Some of you may be experiencing feelings like this towards investigating when you head back and it may confuse you. It may have you even questioning if you should continue and that maybe you feel like you have fallen out of love with it. Don't confuse this with anxiety. It could just be that you are a little anxious about getting back out there. It doesn't mean that you do not love it. it doesn't mean you shouldn't do it. What it does mean though is that we should start being more open and honest about how we are feeling with each other. Many of us literally live and breathe the paranormal. Feeling worried or unmotivated doesn't mean we don't love it. Wishing you had a night at home doesn't mean you don't love it. Questioning why you do what you do doesn't mean you don't love it and should quit. Me sitting here writing about my wanting to stay home on a Saturday night because it is my safe bubble doesn't mean that I don't want to investigate anymore. It is just a part of the anxiety that I live with on a daily basis. Sometimes for me even going to the shopping centre (one of my other favourite hobbies) is something I spend hours trying to talk to myself about doing. I can't tell you how many times in the last couple of weeks I get ready, get dressed do my hair get my shoes on with a plan to do things even if it is to go to the shops and then I just can't get out the door.
As we get back into the swing of things, you may resonate with part or all of what I have written above. Do not be ashamed of anxiety. Talk to your friends. Talk to your fellow investigators. If you tell them, they might be able to work out a way to make it easier for you to get out and do the investigation. It could be as simple as meeting for a coffee beforehand or them offering to pick up and drive you. Little things like that I know make such a big difference to me. Not having to worry about the drive for example is sometimes all I need to be able to make it happen. Acknowledge how you are feeling and try to take the steps to get out there.
Good luck in your return to paranormal investigating and if you take baby steps or a giant leap, make sure you are doing what is right for you. Some will be ready to jump right in while others want to wait. Remember people have different home lives, health conditions and all sorts of things going on. When a person is silent or perhaps not responding to you, reach out and ask if they are OK. Some people take this silence as a person 'ignoring' them. As someone who has been accused of this on many occasions, I can tell you I am never ignoring someone and that there is usually a personal reason behind it. A good friend will take this silence and reach out to see if you are ok. Even a message to say 'hey just checking in to see how you are?' can mean the world.
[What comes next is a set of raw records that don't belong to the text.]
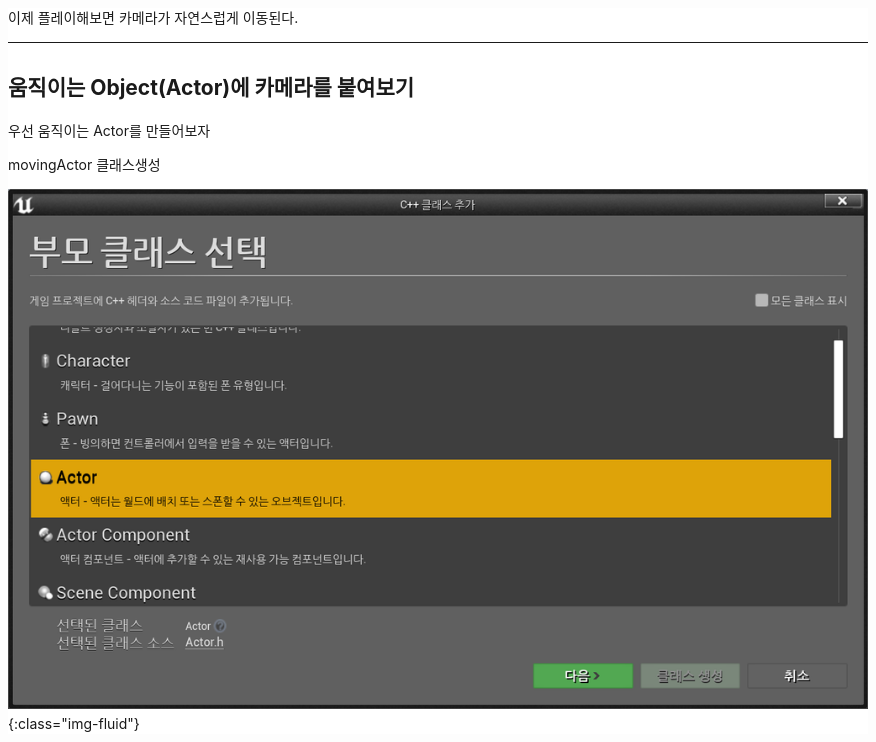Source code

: 이제 플레이해보면 카메라가 자연스럽게 이동된다.

---

## 움직이는 Object(Actor)에 카메라를 붙여보기

우선 움직이는 Actor를 만들어보자

movingActor 클래스생성

![](/assets/img/posts/Unreal/tutorial-1-12.PNG){:class="img-fluid"}
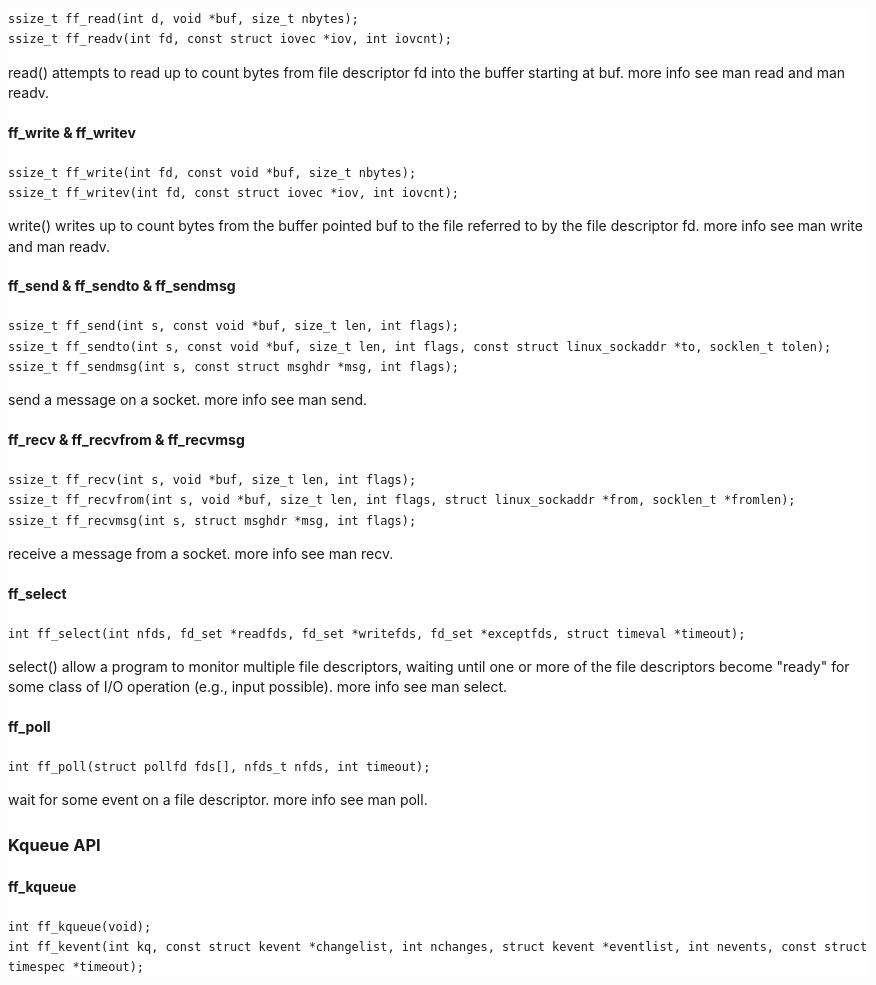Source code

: 	ssize_t ff_read(int d, void *buf, size_t nbytes);
	ssize_t ff_readv(int fd, const struct iovec *iov, int iovcnt);

  read() attempts to read up to count bytes from file descriptor fd into the buffer starting at buf.
  more info see man read and man readv.

#### ff\_write & ff\_writev

	ssize_t ff_write(int fd, const void *buf, size_t nbytes);
	ssize_t ff_writev(int fd, const struct iovec *iov, int iovcnt);

  write() writes up to count bytes from the buffer pointed buf to the file referred to by the file descriptor fd.
  more info see man write and man readv.

#### ff\_send & ff\_sendto & ff\_sendmsg

	ssize_t ff_send(int s, const void *buf, size_t len, int flags);
	ssize_t ff_sendto(int s, const void *buf, size_t len, int flags, const struct linux_sockaddr *to, socklen_t tolen);
	ssize_t ff_sendmsg(int s, const struct msghdr *msg, int flags);

  send a message on a socket.
  more info see man send.

#### ff\_recv & ff\_recvfrom & ff\_recvmsg

	ssize_t ff_recv(int s, void *buf, size_t len, int flags);
	ssize_t ff_recvfrom(int s, void *buf, size_t len, int flags, struct linux_sockaddr *from, socklen_t *fromlen);
	ssize_t ff_recvmsg(int s, struct msghdr *msg, int flags);

  receive a message from a socket.
  more info see man recv.

#### ff_select

	int ff_select(int nfds, fd_set *readfds, fd_set *writefds, fd_set *exceptfds, struct timeval *timeout);

  select() allow a program to monitor multiple file descriptors, waiting until one or more of the file descriptors become "ready" for some class of I/O operation (e.g., input possible).
  more info see man select.

#### ff_poll

	int ff_poll(struct pollfd fds[], nfds_t nfds, int timeout);

  wait for some event on a file descriptor.
  more info see man poll.

### Kqueue API

#### ff_kqueue

	int ff_kqueue(void);
	int ff_kevent(int kq, const struct kevent *changelist, int nchanges, struct kevent *eventlist, int nevents, const struct timespec *timeout);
When I was recovering from my hysterectomy a year ago, I had people from the paranormal field I had never met and some I barely knew sending me random messages just asking how I was doing and if I was OK. I cannot tell you how much that small gesture helped me. If you know someone who does suffer from anxiety or is having a rough time, reach out and ask if they are ok. Ask if there is something you can do for them, even if it is dropping off some milk. These things do not go un noticed. We all cope with things differently and while we miss investigating, not all of us can return as easily as others. Some may be forced to wait when they are ready to return now and that too can be equally frustrating when you need your social outlet and you cannot get it.
For me, writing is my outlet and even if I don't get to investigate, you cannot pry the laptop from my hands. It is actually really difficult to publish thoughts as raw as these and I only do so in the hope that it will help someone else. Do not suffer in silence and do not let your anxiety stop you from doing what you love.